For instance, revenue from smart grid distribution automation systems is expected to nearly double from $6.3 billion this year to $11.1 billion in 2020, according to a report from Navigant Research.

Distribution automation technologies can provide utilities the ability to sense and pinpoint faults in the electric grid, reroute power flows through “dynamic sectionalizing” and provide critical information to line crews to hasten repairs and recovery from power outages, according to the report.

By 2014, the global market for smart grid technologies and services will climb to tens of billions of dollars annually, according to a study by McKinsey & Co.

Meanwhile, the annual global revenue opportunity for residential customer applications is expected to range between $3 billion to $10 billion next year as in-home energy management tools such as programmable communicating thermostats enable customers to adjust their energy consumption to fit their usage patterns and spending preferences.

Despite the operational and business opportunities that abound from the continued build out of smart grids, many utilities find themselves at a disadvantage when it comes to mining and acting on the big data that’s being generated from these intelligent networks.

Many power utilities are hampered by their uses of outdated reporting and dashboard tools, according to a new report by BRIDGE Energy Group.

Most utilities (55%) continue to manage and access data through basic reporting and dashboards and aren’t able to analyze data beyond description, classification, and clustering, according to the study.

In fact, just 10% of respondents are leveraging progressive analytics trends and technologies such as data visualization techniques and real-time event streams that could provide them with rich insights on energy usage patterns.

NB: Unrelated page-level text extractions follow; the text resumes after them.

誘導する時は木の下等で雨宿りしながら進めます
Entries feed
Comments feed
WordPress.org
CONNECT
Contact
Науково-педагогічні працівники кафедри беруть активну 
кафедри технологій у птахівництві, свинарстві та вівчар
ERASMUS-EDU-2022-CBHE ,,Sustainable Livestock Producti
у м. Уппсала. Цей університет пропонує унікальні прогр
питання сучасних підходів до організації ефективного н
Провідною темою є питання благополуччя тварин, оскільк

These types of limitations also make it extremely difficult for power companies to act on real-time power consumption data generated by smart grids that can be used for supply/demand balancing and load forecasting to better anticipate and prevent costly outages.

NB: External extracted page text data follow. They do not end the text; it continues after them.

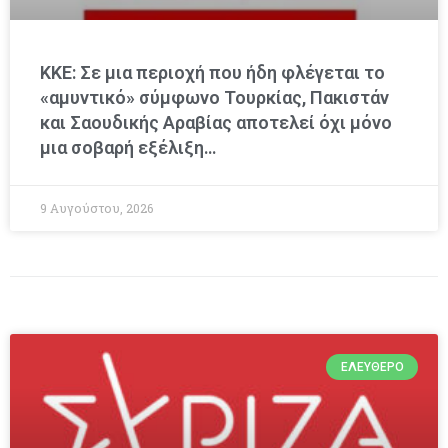
ΚΚΕ: Σε μια περιοχή που ήδη φλέγεται το
«αμυντικό» σύμφωνο Τουρκίας, Πακιστάν
και Σαουδικής Αραβίας αποτελεί όχι μόνο
μια σοβαρή εξέλιξη…
9 Αυγούστου, 2026
ΕΛΕΎΘΕΡΟ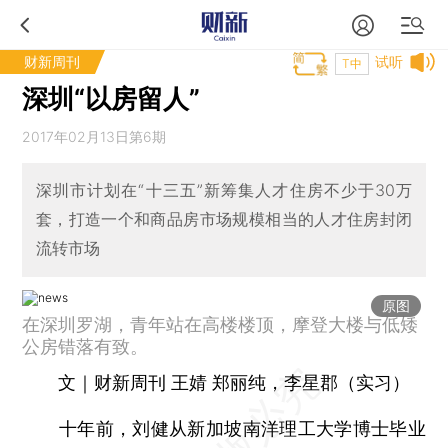
财新周刊
试听
T中
深圳“以房留人”
2017年02月13日第6期
深圳市计划在“十三五”新筹集人才住房不少于30万
套，打造一个和商品房市场规模相当的人才住房封闭
流转市场
原图
在深圳罗湖，青年站在高楼楼顶，摩登大楼与低矮
公房错落有致。
文｜财新周刊 王婧 郑丽纯，李星郡（实习）
十年前，刘健从新加坡南洋理工大学博士毕业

Obsolete reporting and dashboard technologies also prevent utilities from discovering residential or commercial usage trends generated by smart grid data sets that might lead to new revenue opportunities.

For instance, the use of predictive analytics that’s blended with streaming smart grid data may inform utility executives that a high percentage of commercial customers in office buildings are wasting energy by leaving high-output lighting on overnight or by running heating or air conditioning systems inefficiently during non-peak hours.

Such insights could allow a power company to offer commercial customers revenue-generating energy management services that still manage to save clients money on power consumption.